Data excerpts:
========================================

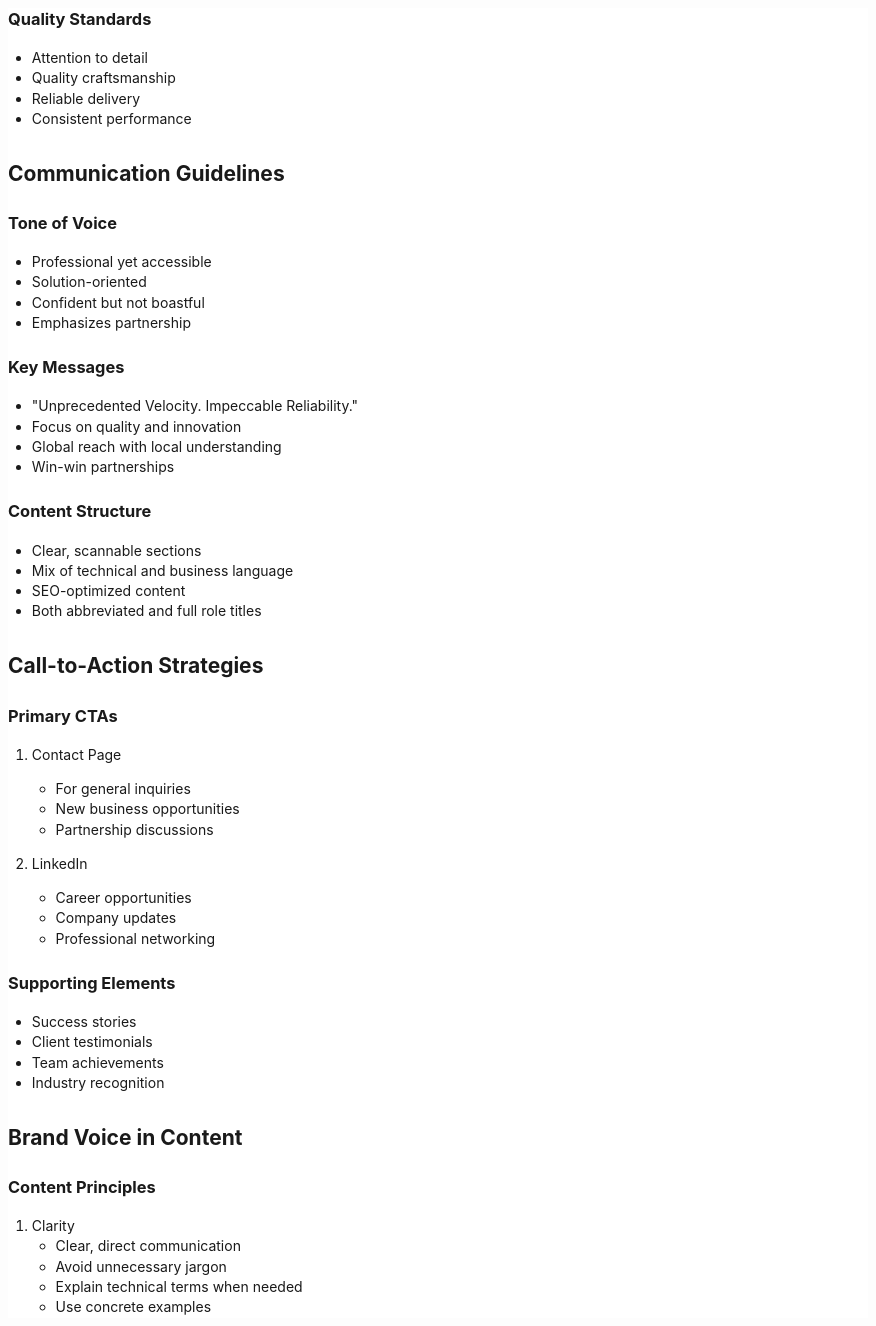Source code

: ### Quality Standards
- Attention to detail
- Quality craftsmanship
- Reliable delivery
- Consistent performance

## Communication Guidelines

### Tone of Voice
- Professional yet accessible
- Solution-oriented
- Confident but not boastful
- Emphasizes partnership

### Key Messages
- "Unprecedented Velocity. Impeccable Reliability."
- Focus on quality and innovation
- Global reach with local understanding
- Win-win partnerships

### Content Structure
- Clear, scannable sections
- Mix of technical and business language
- SEO-optimized content
- Both abbreviated and full role titles

## Call-to-Action Strategies

### Primary CTAs
1. Contact Page
   - For general inquiries
   - New business opportunities
   - Partnership discussions

2. LinkedIn
   - Career opportunities
   - Company updates
   - Professional networking

### Supporting Elements
- Success stories
- Client testimonials
- Team achievements
- Industry recognition

## Brand Voice in Content

### Content Principles
1. Clarity
   - Clear, direct communication
   - Avoid unnecessary jargon
   - Explain technical terms when needed
   - Use concrete examples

========================================

» **What the task requires**
Please return the lines above that run from the line containing "2. LinkedIn" to the line containing "- Explain technical terms when needed", inclusive, exactly and with no other lines.

» **Response to the task**
2. LinkedIn
   - Career opportunities
   - Company updates
   - Professional networking

### Supporting Elements
- Success stories
- Client testimonials
- Team achievements
- Industry recognition

## Brand Voice in Content

### Content Principles
1. Clarity
   - Clear, direct communication
   - Avoid unnecessary jargon
   - Explain technical terms when needed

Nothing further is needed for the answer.